The National Geographic Channel today announced that BAFTA nominated film director Christopher Riley will helm the network's global special 'Hubble's Cosmic Journey'.
Christopher Riley says: "I'm thrilled to be making 'Hubble's Cosmic Journey' for the National Geographic Channel. Hubble is probably the most loved science instrument in history today, but when it was first launched into space the telescope was considered a national disgrace; so it's a real gift of a story for a filmmaker to bring to life."
Narrated by Neil deGrasse Tyson, director of the American Museum of Natural History's Hayden Planetarium in New York and host of the network's upcoming talk show "StarTalk," Hubble's Cosmic Journey will air globally on the National Geographic Channel in 171 countries and 45 languages this spring.

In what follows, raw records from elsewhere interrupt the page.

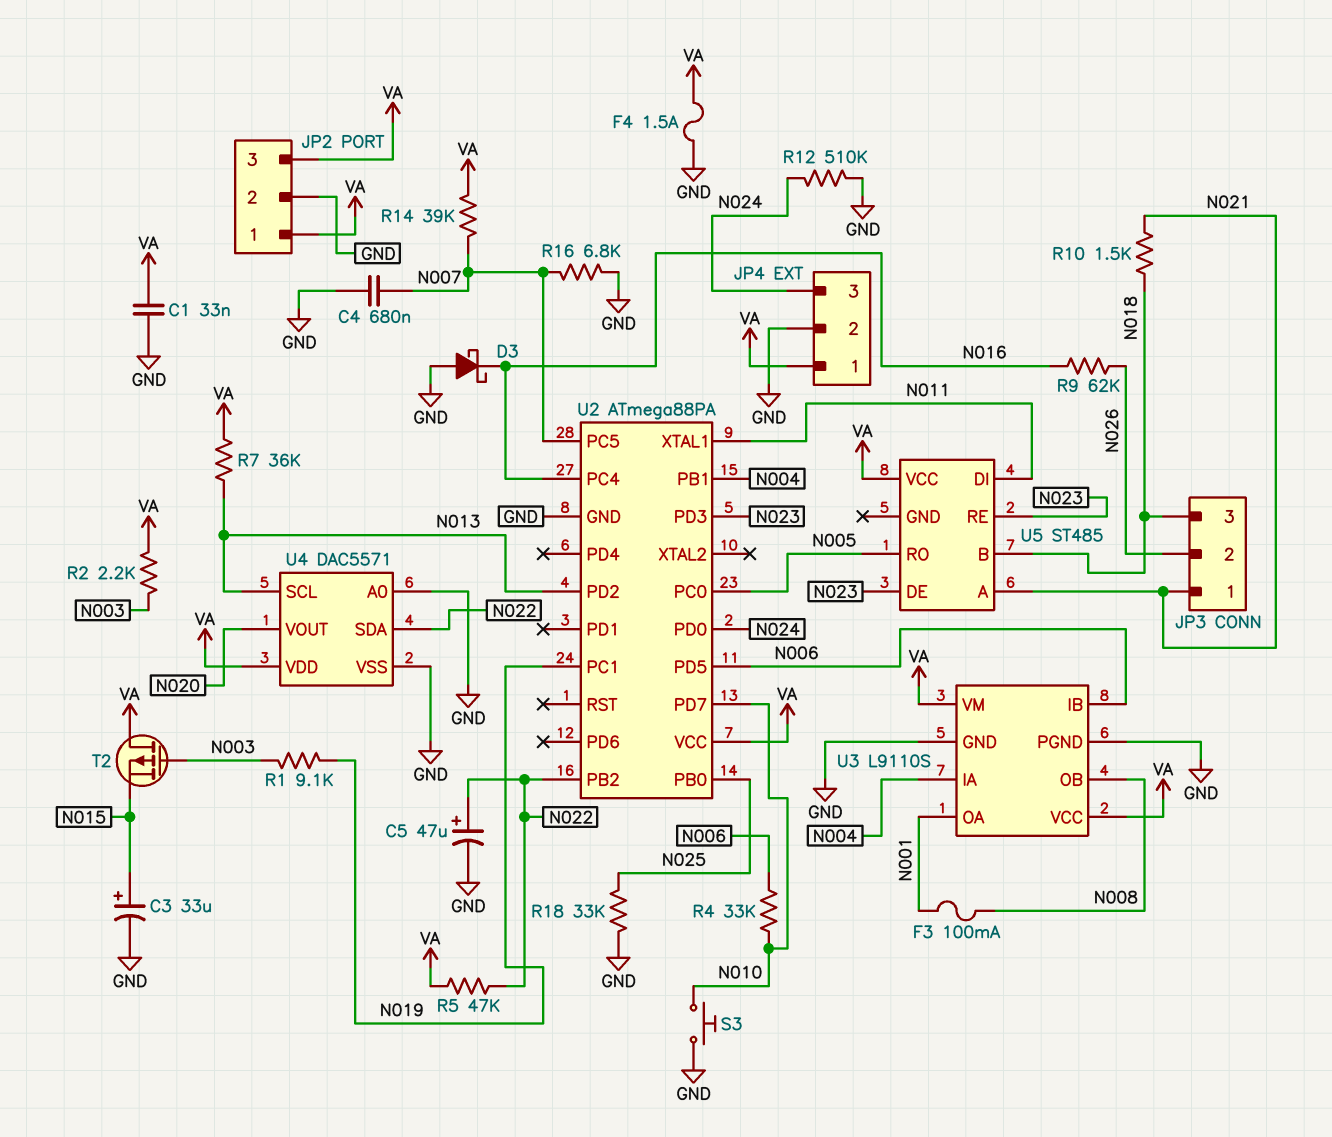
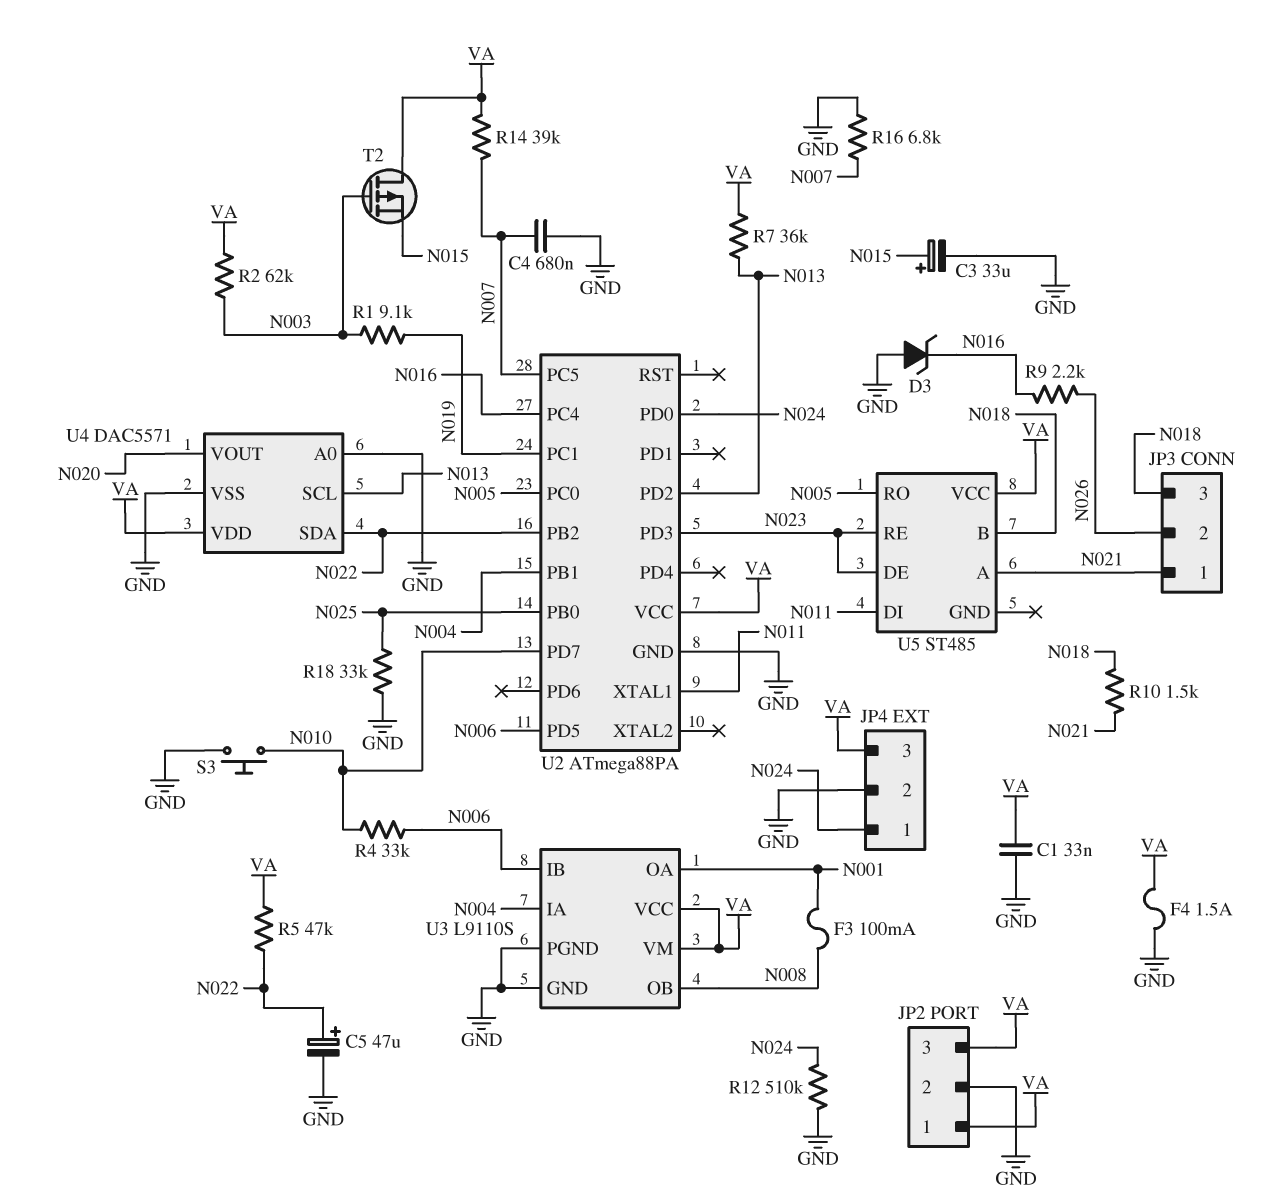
D3: schottky (A GND, K N016) -> zener (A GND, K N016)
JP4 pin 1: VA -> N024
JP4 pin 3: N024 -> VA
R2: 2.2k (N003, VA) -> 62k (N003, VA)
R9: 62k (N016, N026) -> 2.2k (N016, N026)

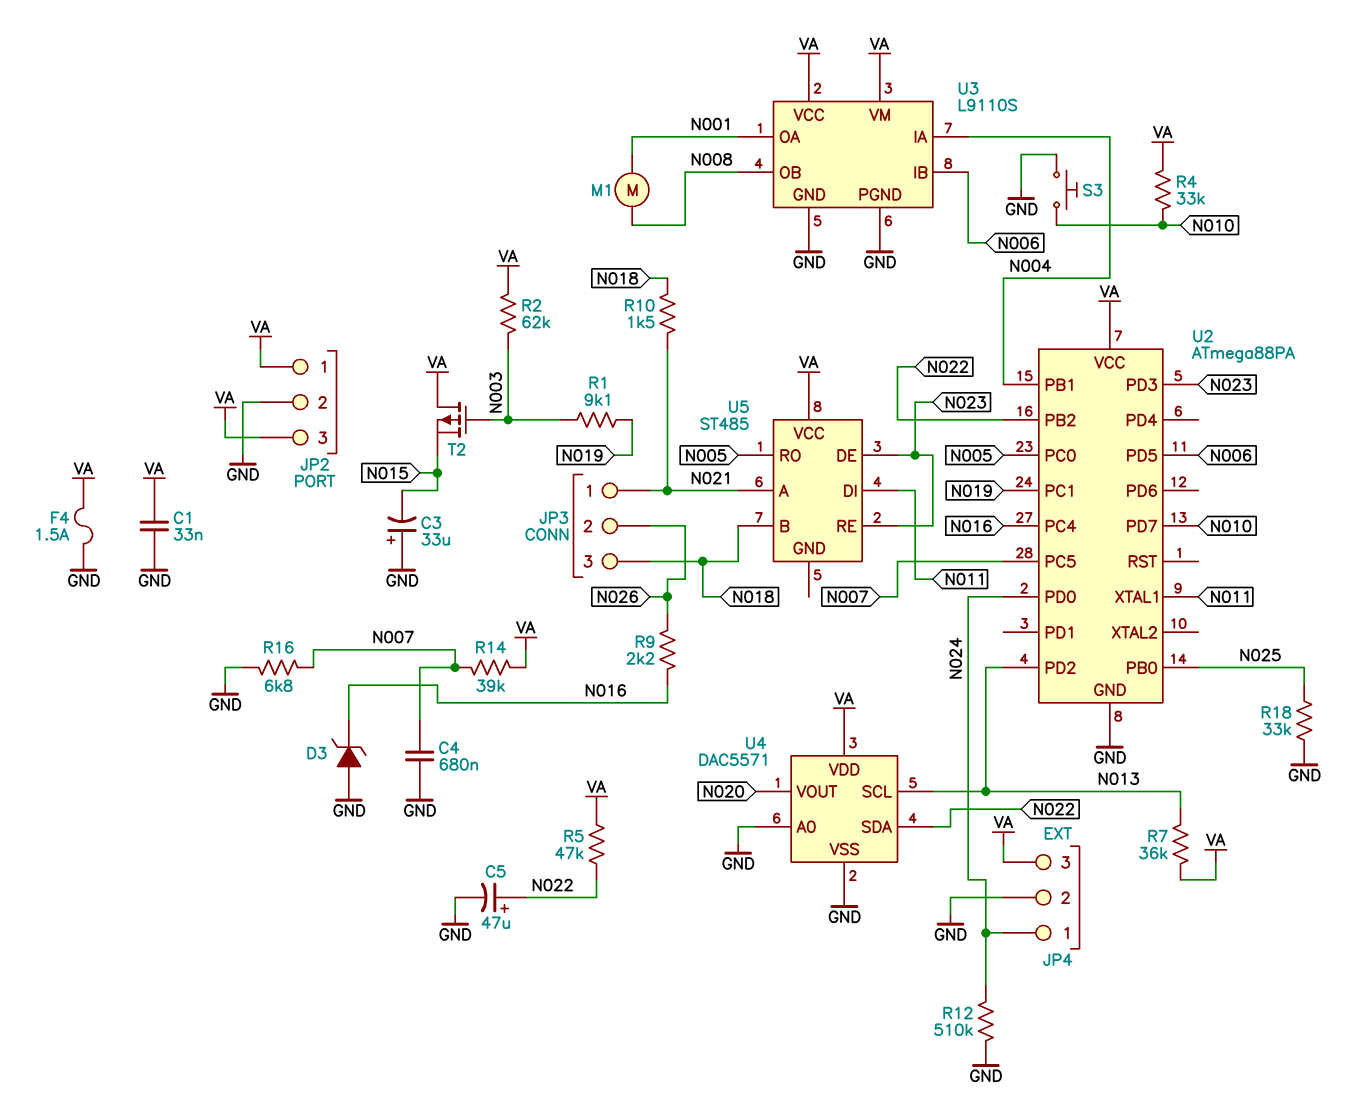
C3: 33uF (plus N015, minus GND) -> 33uF (plus GND, minus N015)
F3: 100mA (N001, N008) -> none
M1: none -> motor (N001, N008)
R4: 33k (N006, N010) -> 33k (N010, VA)

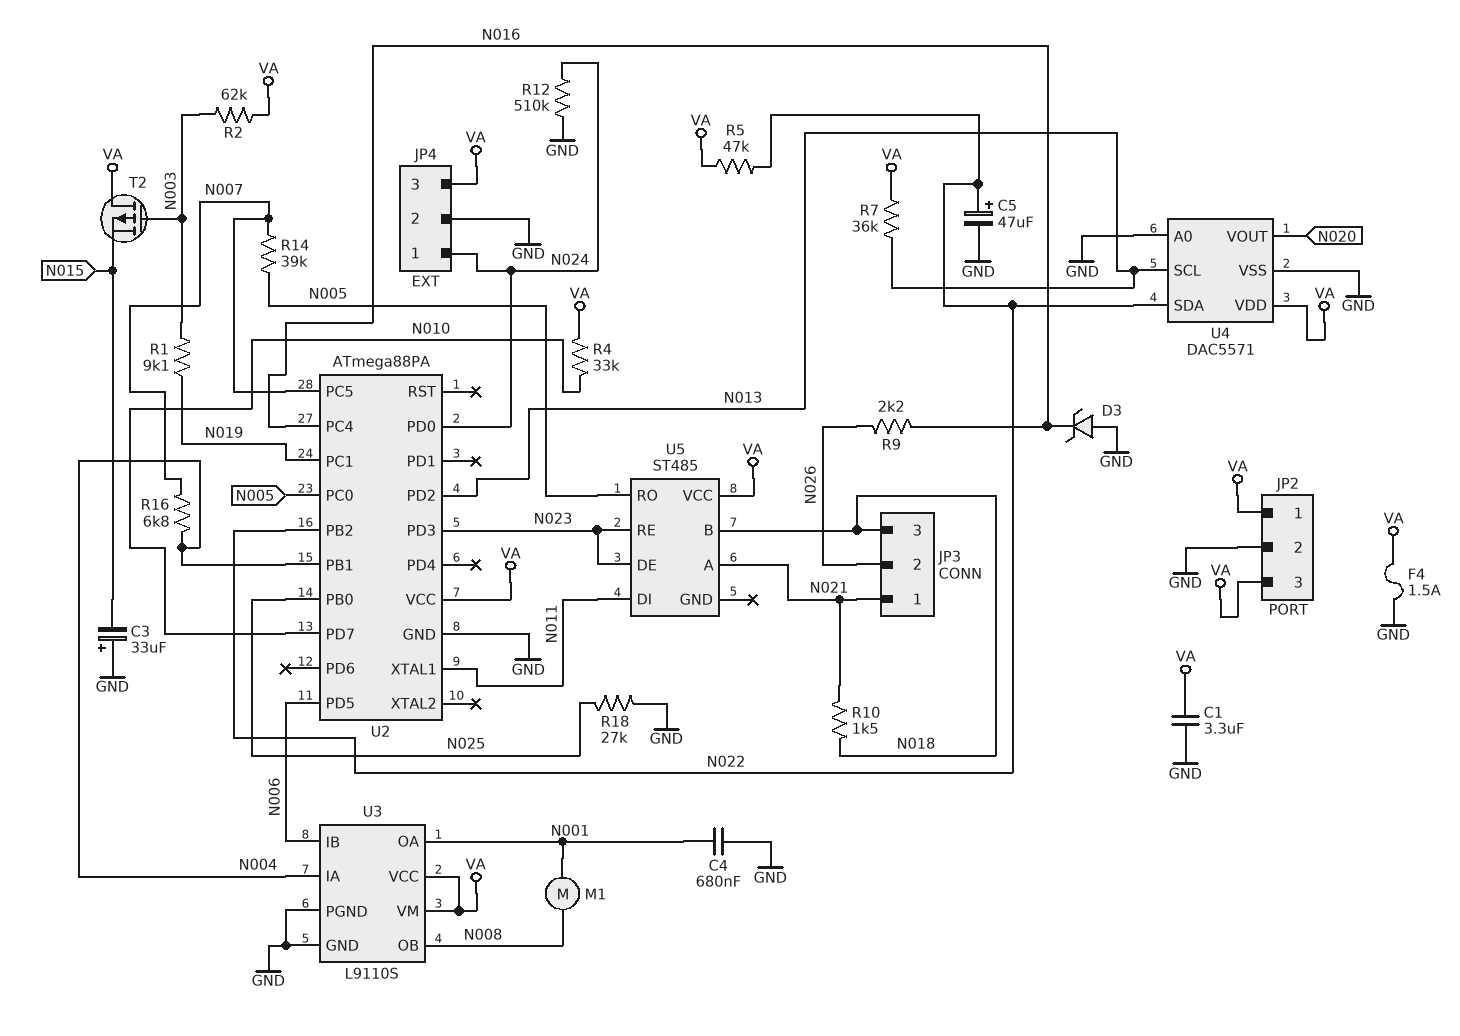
C1: 33nF (GND, VA) -> 3.3uF (GND, VA)
C4: 680nF (GND, N007) -> 680nF (GND, N001)
R14: 39k (N007, VA) -> 39k (N005, N007)
R16: 6.8k (GND, N007) -> 6.8k (N004, N007)
R18: 33k (GND, N025) -> 27k (GND, N025)
S3: button (GND, N010) -> none

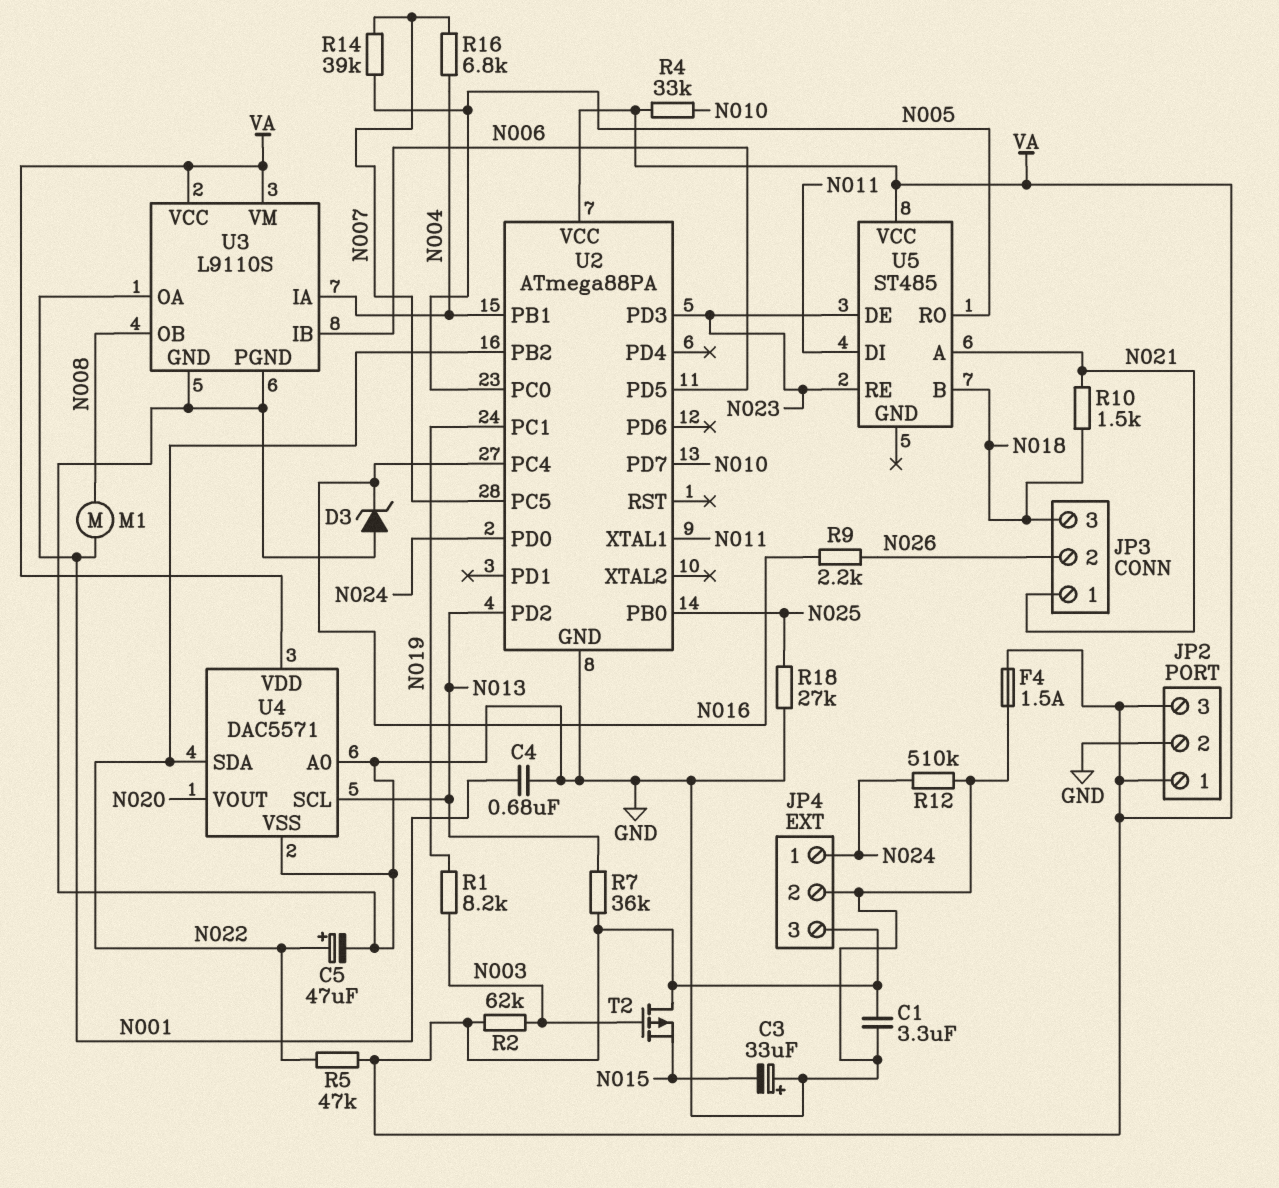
R1: 9.1k (N003, N019) -> 8.2k (N003, N019)

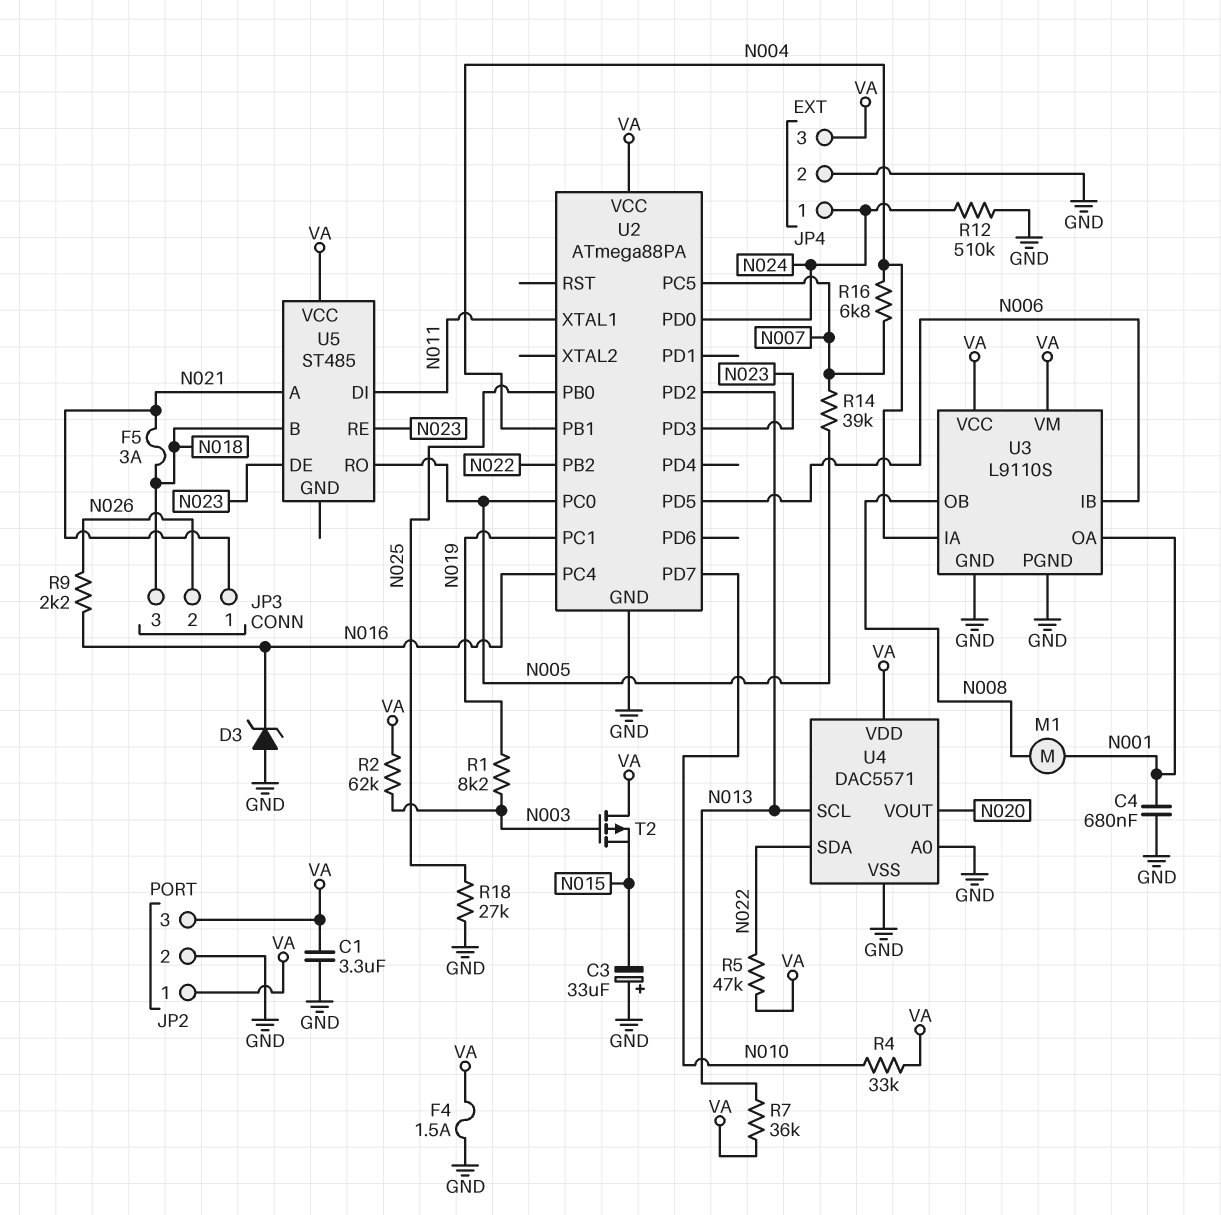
C5: 47uF (plus N022, minus GND) -> none
F5: none -> 3A (N018, N021)
R10: 1.5k (N018, N021) -> none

'Hubble's Cosmic Journey' will carry revealing interviews with the key players behind the saga of NASA's most famous space telescope, put into space on the 24th April 1990. Taking longer to build and launch than NASA's Apollo Moonshot missions, the flawed telescope was saved by an audacious Space Shuttle repair mission three years later, to become perhaps the most successful science project NASA has ever accomplished.
Christopher Riley was commissioned by Bigger Bang Productions to direct Hubble's Cosmic Journey, to mark the telescope's 25th anniversary later this year.